*YOUR ASSIGNMENT:* Examine each line of the data, and copy the ones containing "Example".

*Data excerpts:*
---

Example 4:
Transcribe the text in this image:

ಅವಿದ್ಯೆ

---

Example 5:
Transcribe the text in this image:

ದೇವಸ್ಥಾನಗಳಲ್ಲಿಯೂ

--

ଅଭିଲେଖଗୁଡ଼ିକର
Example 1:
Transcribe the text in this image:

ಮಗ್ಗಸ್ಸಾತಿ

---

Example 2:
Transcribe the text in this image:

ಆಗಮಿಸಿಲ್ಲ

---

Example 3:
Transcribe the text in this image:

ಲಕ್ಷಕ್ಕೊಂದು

* * *

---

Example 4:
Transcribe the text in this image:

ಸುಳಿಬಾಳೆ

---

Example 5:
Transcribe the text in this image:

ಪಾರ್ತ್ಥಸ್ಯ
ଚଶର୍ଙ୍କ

*TASK RESULT:*
Example 4:
Example 5:
Example 1:
Example 2:
Example 3:
Example 4:
Example 5:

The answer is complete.